*** Opening TASK DATA ***

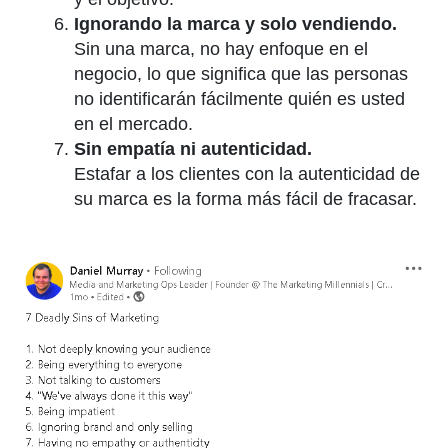
Ignorando la marca y solo vendiendo.
Sin una marca, no hay enfoque en el
negocio, lo que significa que las personas
no identificarán fácilmente quién es usted
en el mercado.
Sin empatía ni autenticidad.
Estafar a los clientes con la autenticidad de
su marca es la forma más fácil de fracasar.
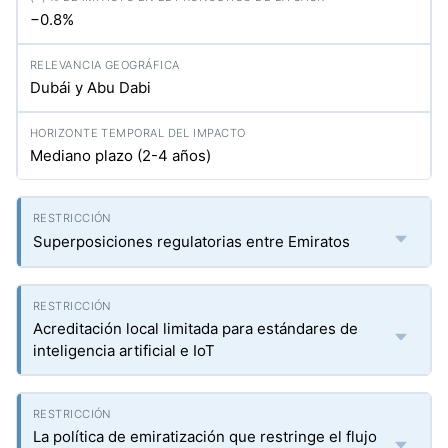
−0.8%
Dubái y Abu Dabi
Mediano plazo (2-4 años)
Superposiciones regulatorias entre Emiratos
Acreditación local limitada para estándares de
inteligencia artificial e IoT
La política de emiratización que restringe el flujo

*** Closing TASK DATA ***

**THE PROBLEM**
Give the entries above again word for word, without the pictures.

**SOLUTION BELOW**
Ignorando la marca y solo vendiendo.
Sin una marca, no hay enfoque en el
negocio, lo que significa que las personas
no identificarán fácilmente quién es usted
en el mercado.
Sin empatía ni autenticidad.
Estafar a los clientes con la autenticidad de
su marca es la forma más fácil de fracasar.
−0.8%
Dubái y Abu Dabi
Mediano plazo (2-4 años)
Superposiciones regulatorias entre Emiratos
Acreditación local limitada para estándares de
inteligencia artificial e IoT
La política de emiratización que restringe el flujo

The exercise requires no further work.